Tertiary production in the quarter averaged 29.53 thousand barrels per day (MBbl/d), up 21% from the year-earlier level. The company raised its tertiary production target for this year to 28.75 MBbl/d from the previous guidance of 28.0 MBbl/d, owing to continued success related to production.

Denbury’s realized oil prices (including the impact of hedges) averaged $71.63 per barrel, up 2% year over year, while gas prices significantly increased to $6.38 per Mcf. On an oil equivalent basis, realized price was $65.84 per barrel, up 8% from the year-earlier level.

Cash flow from operations was $219.9 million versus $137.0 million in the year-ago quarter. Capital investment in the quarter was $267 million, up nearly 22% from the year-earlier level.

Cash balance at the end of the third quarter was $86.3 million and long-term debt stood at $2.53 billion, representing a debt-to-capitalization ratio of 34.3%.

Outlook

With its own in-house CO2 reserve base, Denbury has a significant competitive advantage in acquiring and exploiting mature oil reservoirs.

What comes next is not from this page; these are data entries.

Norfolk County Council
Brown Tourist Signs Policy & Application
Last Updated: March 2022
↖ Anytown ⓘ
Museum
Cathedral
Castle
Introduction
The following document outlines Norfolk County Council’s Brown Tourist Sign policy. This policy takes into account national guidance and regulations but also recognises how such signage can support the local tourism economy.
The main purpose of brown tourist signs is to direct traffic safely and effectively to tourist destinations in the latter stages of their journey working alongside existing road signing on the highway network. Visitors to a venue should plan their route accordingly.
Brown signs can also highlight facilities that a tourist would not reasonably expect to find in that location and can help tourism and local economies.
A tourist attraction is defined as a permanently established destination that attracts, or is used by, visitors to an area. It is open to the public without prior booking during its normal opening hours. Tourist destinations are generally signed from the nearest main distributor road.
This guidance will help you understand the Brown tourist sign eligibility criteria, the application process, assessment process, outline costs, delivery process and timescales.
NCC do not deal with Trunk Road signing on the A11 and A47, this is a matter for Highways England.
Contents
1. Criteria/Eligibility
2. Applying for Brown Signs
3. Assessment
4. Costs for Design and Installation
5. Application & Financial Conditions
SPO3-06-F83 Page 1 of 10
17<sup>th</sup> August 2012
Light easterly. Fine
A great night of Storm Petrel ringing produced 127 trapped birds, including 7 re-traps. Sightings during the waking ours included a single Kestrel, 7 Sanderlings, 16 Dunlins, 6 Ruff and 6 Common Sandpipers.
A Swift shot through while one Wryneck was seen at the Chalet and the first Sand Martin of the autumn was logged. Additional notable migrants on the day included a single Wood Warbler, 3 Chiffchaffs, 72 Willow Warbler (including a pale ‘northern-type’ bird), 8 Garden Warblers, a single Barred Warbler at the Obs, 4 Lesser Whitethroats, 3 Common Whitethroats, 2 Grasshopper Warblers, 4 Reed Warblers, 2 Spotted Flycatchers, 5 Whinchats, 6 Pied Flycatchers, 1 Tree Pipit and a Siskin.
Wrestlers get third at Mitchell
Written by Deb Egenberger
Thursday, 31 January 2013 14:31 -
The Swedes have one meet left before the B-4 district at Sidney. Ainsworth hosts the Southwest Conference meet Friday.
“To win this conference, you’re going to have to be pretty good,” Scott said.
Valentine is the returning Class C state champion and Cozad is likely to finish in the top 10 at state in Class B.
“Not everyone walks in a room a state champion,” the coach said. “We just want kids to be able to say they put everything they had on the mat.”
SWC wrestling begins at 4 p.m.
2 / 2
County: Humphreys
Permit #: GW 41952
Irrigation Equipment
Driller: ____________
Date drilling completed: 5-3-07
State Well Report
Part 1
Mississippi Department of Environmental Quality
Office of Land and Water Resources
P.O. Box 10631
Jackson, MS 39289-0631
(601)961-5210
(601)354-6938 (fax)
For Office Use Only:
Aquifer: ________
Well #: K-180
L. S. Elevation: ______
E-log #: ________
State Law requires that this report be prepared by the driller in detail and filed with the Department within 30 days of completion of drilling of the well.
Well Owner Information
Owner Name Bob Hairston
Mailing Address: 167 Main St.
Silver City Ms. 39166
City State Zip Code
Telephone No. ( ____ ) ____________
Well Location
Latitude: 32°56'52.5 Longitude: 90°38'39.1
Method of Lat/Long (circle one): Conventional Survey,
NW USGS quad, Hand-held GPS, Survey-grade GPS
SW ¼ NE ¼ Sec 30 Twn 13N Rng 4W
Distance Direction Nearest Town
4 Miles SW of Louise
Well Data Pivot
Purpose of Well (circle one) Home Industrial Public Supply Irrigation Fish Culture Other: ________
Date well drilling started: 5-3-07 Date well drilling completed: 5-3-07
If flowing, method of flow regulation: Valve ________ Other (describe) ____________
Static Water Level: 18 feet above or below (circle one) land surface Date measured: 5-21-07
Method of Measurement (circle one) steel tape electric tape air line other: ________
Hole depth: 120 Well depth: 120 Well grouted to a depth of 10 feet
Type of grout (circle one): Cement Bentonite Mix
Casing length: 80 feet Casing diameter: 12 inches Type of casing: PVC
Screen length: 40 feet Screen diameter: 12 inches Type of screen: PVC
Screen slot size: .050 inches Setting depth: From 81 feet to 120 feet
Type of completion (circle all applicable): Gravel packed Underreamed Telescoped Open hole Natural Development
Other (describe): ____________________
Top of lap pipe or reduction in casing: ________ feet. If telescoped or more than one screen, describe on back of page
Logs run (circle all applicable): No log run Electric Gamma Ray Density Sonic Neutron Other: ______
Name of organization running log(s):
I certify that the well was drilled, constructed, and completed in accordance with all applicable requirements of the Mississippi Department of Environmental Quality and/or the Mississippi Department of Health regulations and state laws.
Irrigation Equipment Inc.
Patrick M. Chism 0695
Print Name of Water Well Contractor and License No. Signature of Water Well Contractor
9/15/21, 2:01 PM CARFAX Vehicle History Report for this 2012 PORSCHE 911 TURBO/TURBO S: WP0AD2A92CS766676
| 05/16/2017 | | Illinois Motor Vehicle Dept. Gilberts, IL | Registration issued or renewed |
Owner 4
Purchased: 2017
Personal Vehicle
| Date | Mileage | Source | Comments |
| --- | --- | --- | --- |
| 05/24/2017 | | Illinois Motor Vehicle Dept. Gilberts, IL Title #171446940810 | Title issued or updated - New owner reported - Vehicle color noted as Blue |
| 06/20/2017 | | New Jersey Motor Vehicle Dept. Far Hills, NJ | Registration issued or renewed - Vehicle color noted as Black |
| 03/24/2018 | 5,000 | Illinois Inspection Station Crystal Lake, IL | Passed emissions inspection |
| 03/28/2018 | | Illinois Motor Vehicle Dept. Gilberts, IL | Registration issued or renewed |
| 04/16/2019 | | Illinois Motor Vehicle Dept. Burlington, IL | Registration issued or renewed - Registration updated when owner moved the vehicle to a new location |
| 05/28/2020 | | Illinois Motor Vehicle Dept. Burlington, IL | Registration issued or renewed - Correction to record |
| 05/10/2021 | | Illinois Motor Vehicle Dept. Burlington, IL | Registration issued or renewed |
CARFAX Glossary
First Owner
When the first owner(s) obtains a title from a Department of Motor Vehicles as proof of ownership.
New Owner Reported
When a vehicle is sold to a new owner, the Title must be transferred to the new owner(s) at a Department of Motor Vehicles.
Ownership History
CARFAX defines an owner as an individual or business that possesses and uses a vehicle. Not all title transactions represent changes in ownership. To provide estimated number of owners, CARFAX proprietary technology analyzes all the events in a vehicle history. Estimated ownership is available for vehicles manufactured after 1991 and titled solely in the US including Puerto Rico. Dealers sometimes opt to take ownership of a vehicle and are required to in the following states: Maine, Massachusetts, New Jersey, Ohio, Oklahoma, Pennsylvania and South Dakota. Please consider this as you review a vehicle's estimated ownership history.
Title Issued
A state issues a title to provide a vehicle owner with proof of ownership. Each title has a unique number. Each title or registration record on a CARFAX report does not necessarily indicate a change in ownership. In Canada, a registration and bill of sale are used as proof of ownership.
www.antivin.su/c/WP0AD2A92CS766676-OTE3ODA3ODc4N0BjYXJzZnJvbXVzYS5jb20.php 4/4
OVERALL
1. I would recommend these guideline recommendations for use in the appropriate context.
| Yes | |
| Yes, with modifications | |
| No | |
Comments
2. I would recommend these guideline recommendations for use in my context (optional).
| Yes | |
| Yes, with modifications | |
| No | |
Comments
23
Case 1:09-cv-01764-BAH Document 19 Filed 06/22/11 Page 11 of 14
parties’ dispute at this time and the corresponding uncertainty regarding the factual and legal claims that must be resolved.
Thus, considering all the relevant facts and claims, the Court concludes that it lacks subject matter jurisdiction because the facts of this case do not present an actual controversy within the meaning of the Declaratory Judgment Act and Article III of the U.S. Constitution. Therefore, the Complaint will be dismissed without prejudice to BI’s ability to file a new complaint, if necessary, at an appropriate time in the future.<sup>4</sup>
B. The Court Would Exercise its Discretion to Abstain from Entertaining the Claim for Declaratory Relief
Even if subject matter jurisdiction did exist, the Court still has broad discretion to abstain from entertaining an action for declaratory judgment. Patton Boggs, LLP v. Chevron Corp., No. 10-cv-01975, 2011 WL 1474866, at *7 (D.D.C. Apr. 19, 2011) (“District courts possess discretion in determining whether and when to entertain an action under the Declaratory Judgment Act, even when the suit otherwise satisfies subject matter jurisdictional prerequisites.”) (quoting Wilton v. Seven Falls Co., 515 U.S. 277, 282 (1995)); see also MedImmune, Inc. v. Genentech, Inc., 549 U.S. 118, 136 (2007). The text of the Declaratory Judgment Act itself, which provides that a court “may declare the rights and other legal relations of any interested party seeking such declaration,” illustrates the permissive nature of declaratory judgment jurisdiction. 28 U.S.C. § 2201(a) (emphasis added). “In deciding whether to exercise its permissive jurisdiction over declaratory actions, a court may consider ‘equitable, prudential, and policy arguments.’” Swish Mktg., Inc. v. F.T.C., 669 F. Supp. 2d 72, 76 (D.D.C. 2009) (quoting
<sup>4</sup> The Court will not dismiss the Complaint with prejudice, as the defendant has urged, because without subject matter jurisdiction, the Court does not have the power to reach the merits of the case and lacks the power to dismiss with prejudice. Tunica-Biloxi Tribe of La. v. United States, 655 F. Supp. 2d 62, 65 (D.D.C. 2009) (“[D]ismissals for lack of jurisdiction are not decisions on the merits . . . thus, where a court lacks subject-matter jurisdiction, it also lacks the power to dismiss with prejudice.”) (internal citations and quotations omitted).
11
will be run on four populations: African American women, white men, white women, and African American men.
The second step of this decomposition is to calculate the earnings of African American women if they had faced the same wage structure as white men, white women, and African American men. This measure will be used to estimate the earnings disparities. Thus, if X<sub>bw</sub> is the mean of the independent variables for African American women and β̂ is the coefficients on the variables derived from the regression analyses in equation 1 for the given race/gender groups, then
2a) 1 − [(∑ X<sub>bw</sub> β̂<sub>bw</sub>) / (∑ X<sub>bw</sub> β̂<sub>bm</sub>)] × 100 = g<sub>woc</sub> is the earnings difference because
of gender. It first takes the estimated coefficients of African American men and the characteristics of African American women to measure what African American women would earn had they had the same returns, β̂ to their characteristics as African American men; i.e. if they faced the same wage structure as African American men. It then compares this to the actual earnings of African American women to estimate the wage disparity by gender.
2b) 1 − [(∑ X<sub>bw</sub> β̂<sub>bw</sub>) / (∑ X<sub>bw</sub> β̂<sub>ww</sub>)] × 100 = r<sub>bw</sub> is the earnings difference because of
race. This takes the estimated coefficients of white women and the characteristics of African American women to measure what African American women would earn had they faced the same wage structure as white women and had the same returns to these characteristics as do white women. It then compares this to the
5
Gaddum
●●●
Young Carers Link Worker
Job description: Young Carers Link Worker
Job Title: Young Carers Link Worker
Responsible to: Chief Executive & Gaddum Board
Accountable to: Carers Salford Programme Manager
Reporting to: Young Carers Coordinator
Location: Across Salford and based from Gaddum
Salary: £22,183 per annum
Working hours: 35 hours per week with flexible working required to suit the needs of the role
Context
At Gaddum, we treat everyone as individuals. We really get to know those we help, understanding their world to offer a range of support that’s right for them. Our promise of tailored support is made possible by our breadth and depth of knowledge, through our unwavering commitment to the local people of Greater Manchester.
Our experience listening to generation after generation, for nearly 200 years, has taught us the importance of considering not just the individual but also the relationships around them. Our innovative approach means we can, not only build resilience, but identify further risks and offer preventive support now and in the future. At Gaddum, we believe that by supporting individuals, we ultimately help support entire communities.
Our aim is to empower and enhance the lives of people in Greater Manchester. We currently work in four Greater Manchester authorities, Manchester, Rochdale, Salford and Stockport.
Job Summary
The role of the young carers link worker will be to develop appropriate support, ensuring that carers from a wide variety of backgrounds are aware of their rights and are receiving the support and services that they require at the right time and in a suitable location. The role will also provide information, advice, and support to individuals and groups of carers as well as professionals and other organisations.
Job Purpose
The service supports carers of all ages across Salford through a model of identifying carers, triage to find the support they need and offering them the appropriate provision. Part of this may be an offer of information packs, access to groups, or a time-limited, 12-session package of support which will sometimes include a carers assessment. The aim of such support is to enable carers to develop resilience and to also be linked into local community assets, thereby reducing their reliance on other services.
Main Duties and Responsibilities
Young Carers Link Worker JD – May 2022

Tertiary operations remain the company’s principal focus. Denbury’s Conroe acquisition and plans to develop it as a tertiary field is a prudent step, which will aid its fundamentals in the long run.

However, we are concerned about the growing cost pressure in the company’s operations as Denbury’s lease operating expenses in the quarter increased 58% year over year. We currently reiterate our long-term Neutral rating on Denbury shares. The company carries a Zacks #3 Rank (short-term Hold rating).